Like many athletic endeavors, there are specific hockey terms needed to understand the sport. With the definitions of these hockey terms, even a newcomer can watch a hockey broadcast live or on television and follow the action of one of the most exciting sports around. Whether you're watching NHL hockey or a youth game, the following hockey terms, unique to the game, are essential for understanding the action. Take a look.
- Icing. Since hockey is played on ice, a newcomer could think hockey terms like "icing" could mean any number of things. What "icing" refers to is a defending team shooting the puck from their own defensive zone (inside the blue line closest to their goal) all the way across the goal line at the other end of the ice. At different levels, this is whistled in different ways; for example, in international play, icing is automatic, with the official blowing the whistle as soon as the puck crosses the opposing goal line, but in the NHL, a player from the opposing team must touch the puck for the whistle to be blown.
- Offsides. Other sports, most notably soccer, also use the term "offsides," but in hockey terms, offsides means that an attacking player has entered the opposing team's offensive zone ahead of the puck. A player is offsides if he crosses the blue line closest to the other team's goal before the puck does.

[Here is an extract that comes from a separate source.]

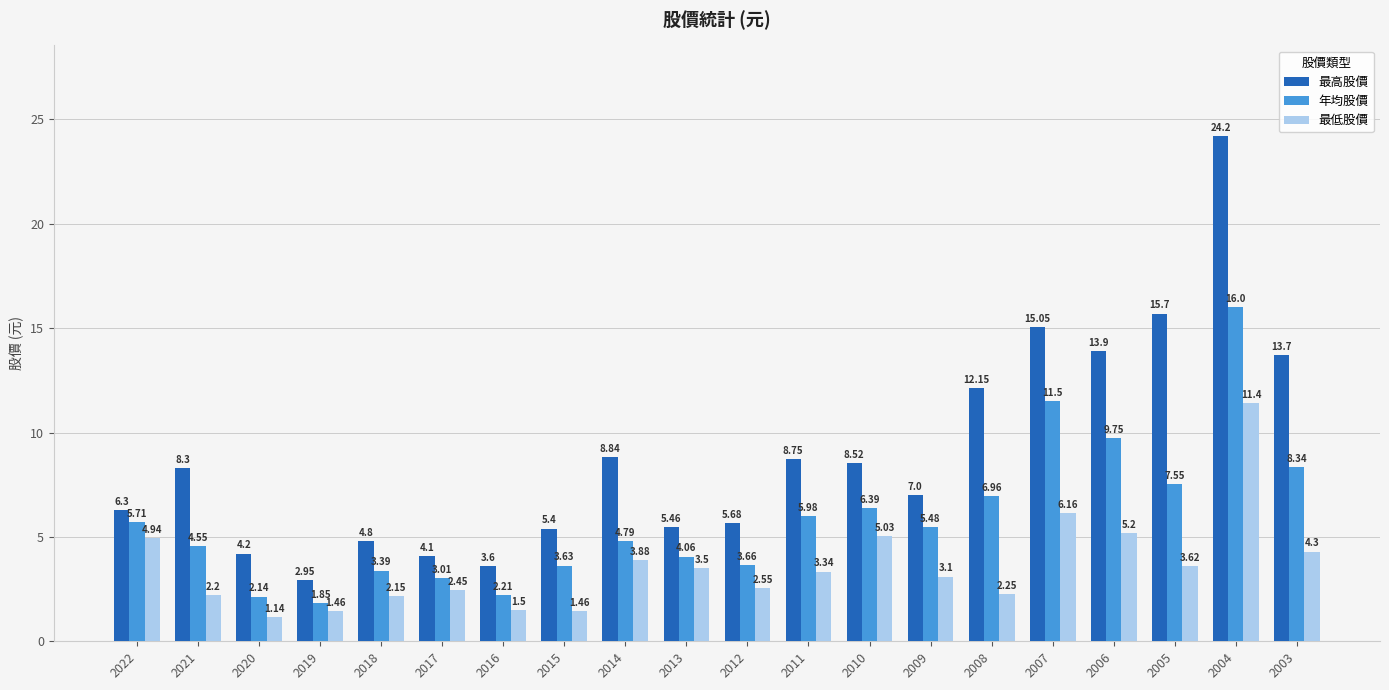

Which series changed the most between 2017 and 2004?

最高股價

- Power play. A power play in hockey terms is when one team is penalized and the offending player removed from the ice (two minutes for a minor penalty, five minutes for a major penalty), allowing the team on the power play a manpower advantage. Power plays are important as they often provide the best scoring chances for teams during the course of a game. The opposite of a power play is the penalty kill.
- Checking. Checking is a blanket term for defensive maneuvers, but in hockey terms what is often meant by checking is "body checking," or when one player uses his body to hit or impede the progress of another player. Body checking happens mostly around the boards, the barrier around the ice surface, when a defensive player rams another, using his shoulder or hip, into the boards. Stick checking (lifting the offensive player's stick) and poke checking (using one's own stick to poke the puck away from another player) are two other types of checking in hockey terms.
- Common penalties. The remainder of the hockey terms that need to be understood are common penalties. These include tripping (self-explanatory), hooking (using the blade of one's stick in a hook-like manner to impede the progress of another player), crosschecking (hitting another player with the shaft of the stick held between two hands, normally in the small of the back), and delay of game (flipping the puck over the glass from one's own defensive zone to stop play). These are all minor, or two minute, penalties. Fighting is always a five minute major penalty, and often boarding (body checking a defenseless player from behind into the boards face-first) is a major penalty as well.
Now that you know these common hockey terms, a game that seems quite complicated can make a lot more sense. It moves quickly when you watch, but you'll get the hang of it and hopefully enjoy the fastest sport on ice.